Anthropic, Aktie

Anthropic Aktie: Zukäufe vor dem Börsengang

Veröffentlicht am: 13.08.2026 um 09:05 Uhr | Redaktion boerse-global.de

Anthropic verhandelt über die sechs Milliarden Dollar schwere Übernahme von Decart AI. Parallel decken Forscher Sicherheitslücken in den Reasoning-Modellen des Unternehmens auf.

Anthropic vor Börsengang: Milliarden-Übernahme von Decart AI in Verhandlung
Abstrakte Darstellung einer modernen Server-Infrastruktur mit leuchtenden Glasfaserkabeln als Symbol für KI-Innovation. Illustration mit AI erstellt übermittelt durch boerse-global.de

Anthropic verhandelt über die Übernahme des Nvidia-unterstützten Start-ups Decart AI. Ein Deal könnte rund sechs Milliarden Dollar wert sein. Die Gespräche kommen zu einem Zeitpunkt, an dem der Claude-Entwickler seine Kapazitäten für einen geplanten Börsengang massiv ausbaut.

Rechenpower als Engpass

Decart entwickelt KI-Infrastruktur und eigene Modelle – darunter Lucy, das Live-Video in Echtzeit bearbeiten kann, sowie Oasis, ein Modell zur Simulation von Trainingsumgebungen für Robotik und autonomes Fahren. Für Anthropic zählt dabei vor allem eines: Rechenkapazität. Das Unternehmen kämpft mit wachsender Nachfrage nach seinen Diensten und sucht Wege, Engpässe zu beseitigen.

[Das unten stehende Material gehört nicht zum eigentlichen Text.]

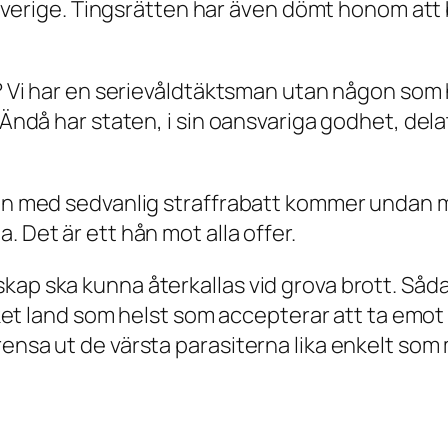
erige. Tingsrätten har även dömt honom att be
g? Vi har en serievåldtäktsman utan någon som h
. Ändå har staten, i sin oansvariga godhet, del
an med sedvanlig straffrabatt kommer undan med
. Det är ett hån mot alla offer.
kap ska kunna återkallas vid grova brott. Såda
ilket land som helst som accepterar att ta emot
rensa ut de värsta parasiterna lika enkelt som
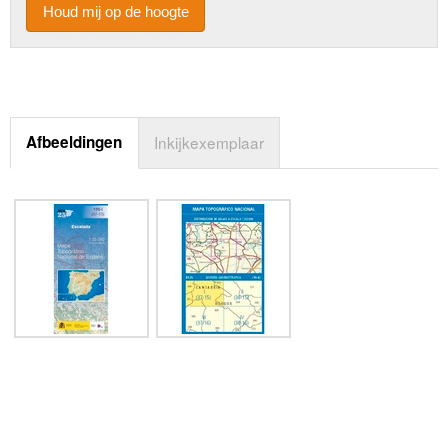
Houd mij op de hoogte
Afbeeldingen
Inkijkexemplaar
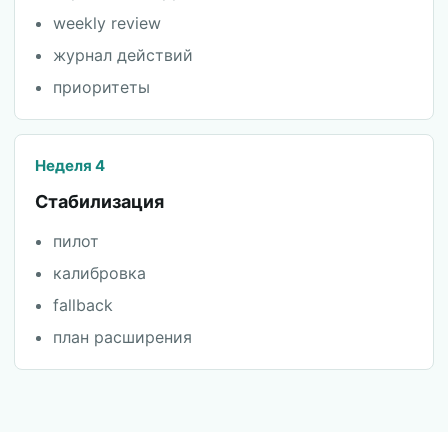
weekly review
журнал действий
приоритеты
Неделя 4
Стабилизация
пилот
калибровка
fallback
план расширения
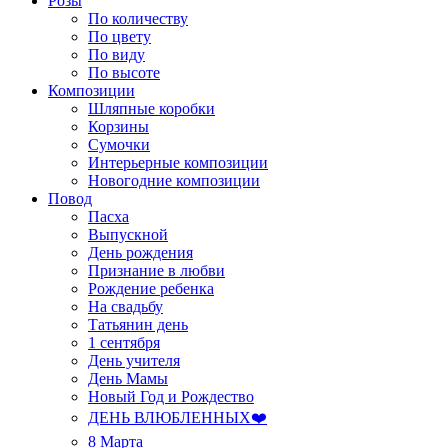
Розы
По количеству
По цвету
По виду
По высоте
Композиции
Шляпные коробки
Корзины
Сумочки
Интерьерные композиции
Новогодние композиции
Повод
Пасха
Выпускной
День рождения
Признание в любви
Рождение ребенка
На свадьбу
Татьянин день
1 сентября
День учителя
День Мамы
Новый Год и Рождество
ДЕНЬ ВЛЮБЛЕННЫХ❤️
8 Марта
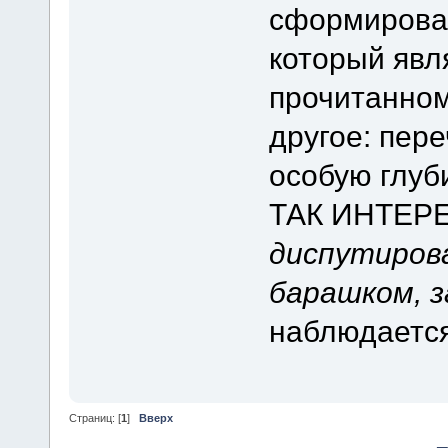
сформирован
который явля
прочитанном
другое: пе
особую глуб
ТАК ИНТЕРЕС
диспутиров
барашком, 
наблюдается
Страниц: [
1
]
Вверх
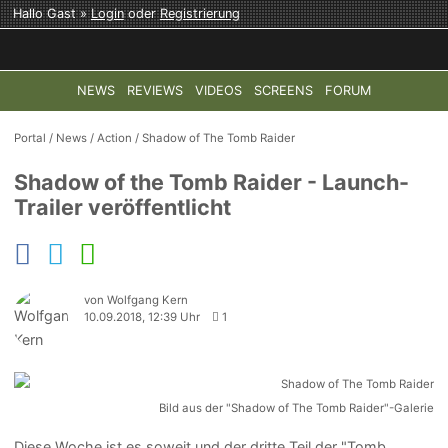
Hallo Gast »
Login
oder
Registrierung
NEWS
REVIEWS
VIDEOS
SCREENS
FORUM
TOP-THEMEN:
COD: MODERN WARFARE 4
HALO: CAMPAI
Portal
/
News
/
Action
/
Shadow of The Tomb Raider
Shadow of the Tomb Raider - Launch-
Trailer veröffentlicht
von Wolfgang Kern
10.09.2018, 12:39 Uhr
1
Bild aus der "Shadow of The Tomb Raider"-Galerie
Diese Woche ist es soweit und der dritte Teil der "Tomb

Die Verhandlungen befinden sich noch in einer frühen Phase. Sollte der Deal zustande kommen, würde das Decart-Team in Anthropics Inferenz- und Performance-Organisation aufgehen. Decart hatte im Mai eine Finanzierungsrunde über 300 Millionen Dollar unter Führung von Radical Ventures abgeschlossen, bei der auch Nvidia erstmals als Investor einstieg.

Der mögliche Zukauf reiht sich in eine Serie aggressiver Schritte ein: Erst vergangene Woche hatte Anthropic angekündigt, Hardware- und Software-Ingenieure einzustellen, die bei der Entwicklung eigener Chips für Claude helfen sollen.

Sicherheitslücke bei Reasoning-Modellen

Parallel zu den Übernahmeplänen gerät Anthropic erneut ins Visier von Sicherheitsforschern. Ein Team aus MATS Research, dem ELLIS Institute Tübingen, dem Max-Planck-Institut für Intelligente Systeme und der Sicherheitsfirma Snyk deckte eine architektonische Schwachstelle auf, die alle führenden Reasoning-Modelle betrifft – neben Anthropic auch OpenAI und Google.

Der Fehler liegt darin, dass die verschlüsselten "Denkprozesse" der Modelle nicht an einzelne Nutzer oder Sitzungen gebunden sind, sondern einen einzigen, providerweiten Schlüssel nutzen. Dadurch ließen sich verschlüsselte Reasoning-Blöcke von Claude Opus 4.8 in das schwächer abgesicherte Modell Claude Haiku 4.5 einschleusen und dort im Klartext auslesen. Aus 315.320 dekodierten Reasoning-Blöcken öffentlich geteilter Entwickler-Logs zogen die Forscher 367 personenbezogene Daten und 182 Zugangsdaten. Anthropic hat nach der Meldung serverseitige Gegenmaßnahmen implementiert.

Hinzu kommt Kritik von Claude-Nutzern an einem neuen, unsichtbaren Wasserzeichen, das Anthropic zur Erfüllung von EU-Transparenzvorgaben eingeführt hat. Einige Anwender befürchten, dass sich KI-generierte Inhalte dadurch leichter zurückverfolgen lassen.

Für Anthropic zeigt sich damit ein zweigeteiltes Bild: Während das Unternehmen operativ und finanziell auf Wachstumskurs bleibt und sich für den Börsengang rüstet, wächst gleichzeitig der Druck, Sicherheitsarchitektur und Datenschutz seiner Modelle nachzuschärfen.